Extend Health currently has about 300 companies as clients, the "vast majority" of whom enroll only retirees, Williams said. But, he noted, "three major companies are going to join our exchange this fall," bringing about 50,000 of their active employees into the exchange.


The other factor generating increased interest in exchanges is that "increasingly consumers are more prepared, more expectant of having choice and retail-like experience when they're buying health insurance," said Birhanzel of Accenture. "The theory is that people, over time, are going to choose benefits that best suit them."


He and other experts noted the tendency of many people to "buy down" on the exchanges—opting for plans with lower premiums, and thus saving money on their short-term health costs by accepting higher deductibles and smaller health-care networks.


That tendency means that in some cases, the employees' costs for coverage remain unchanged or less than before, even if an employer is offering less of a subsidy for the exchange plans than it had offered under the traditional company plan.


"It is a win-win most of the time," said Alan Cohen, co-founder of Liazon, operator of Bright Choices Exchange, a private exchange which offers plans to active employees of more than 2,300 companies.
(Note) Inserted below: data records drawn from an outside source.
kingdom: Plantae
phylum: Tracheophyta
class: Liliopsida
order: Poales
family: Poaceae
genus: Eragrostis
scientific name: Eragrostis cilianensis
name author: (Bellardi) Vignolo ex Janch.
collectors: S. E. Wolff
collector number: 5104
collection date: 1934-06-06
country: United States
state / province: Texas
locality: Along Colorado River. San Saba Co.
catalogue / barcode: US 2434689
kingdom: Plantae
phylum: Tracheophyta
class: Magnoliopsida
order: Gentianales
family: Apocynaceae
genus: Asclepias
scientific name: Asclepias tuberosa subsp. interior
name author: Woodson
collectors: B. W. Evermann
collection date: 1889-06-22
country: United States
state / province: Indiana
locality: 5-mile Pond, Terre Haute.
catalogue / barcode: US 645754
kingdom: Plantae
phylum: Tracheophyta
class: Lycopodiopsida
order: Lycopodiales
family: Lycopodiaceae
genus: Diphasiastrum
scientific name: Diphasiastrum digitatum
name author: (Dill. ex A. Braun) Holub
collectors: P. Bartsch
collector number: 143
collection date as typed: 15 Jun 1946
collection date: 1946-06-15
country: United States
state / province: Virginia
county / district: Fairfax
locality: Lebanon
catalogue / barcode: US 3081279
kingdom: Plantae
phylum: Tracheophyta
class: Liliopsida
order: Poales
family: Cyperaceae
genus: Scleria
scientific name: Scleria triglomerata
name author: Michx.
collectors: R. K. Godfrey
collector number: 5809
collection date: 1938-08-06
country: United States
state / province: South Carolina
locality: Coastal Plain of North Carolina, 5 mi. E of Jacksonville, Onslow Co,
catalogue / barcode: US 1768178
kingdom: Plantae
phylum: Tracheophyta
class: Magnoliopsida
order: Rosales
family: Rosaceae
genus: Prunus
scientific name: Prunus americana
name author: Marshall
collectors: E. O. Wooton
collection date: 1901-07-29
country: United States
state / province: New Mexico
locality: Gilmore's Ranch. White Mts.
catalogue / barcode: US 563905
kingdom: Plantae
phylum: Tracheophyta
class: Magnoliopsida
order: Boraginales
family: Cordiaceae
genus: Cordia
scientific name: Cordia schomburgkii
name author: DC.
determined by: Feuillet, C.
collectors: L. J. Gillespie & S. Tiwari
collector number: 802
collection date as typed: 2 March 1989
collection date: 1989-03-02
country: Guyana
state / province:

Cohen said people in the future will "laugh" when they recall a time that their companies picked a single insurance plan to cover the health needs of them and thousands of their co-workers, without giving them any choice. "The last bastion of what you can't buy online is health insurance," Cohen said. "That will fall, just like everything else did."


Cohen predicted that in the next six months, "you'll see lots and lots" more companies signing up for private exchanges, including Fortune 1000 companies.


"I really think that within five years, the vast majority, I think 70 to 90 percent of companies, will be using exchanges for their active population and their retired population, and it will be the normal course of business," said Cohen.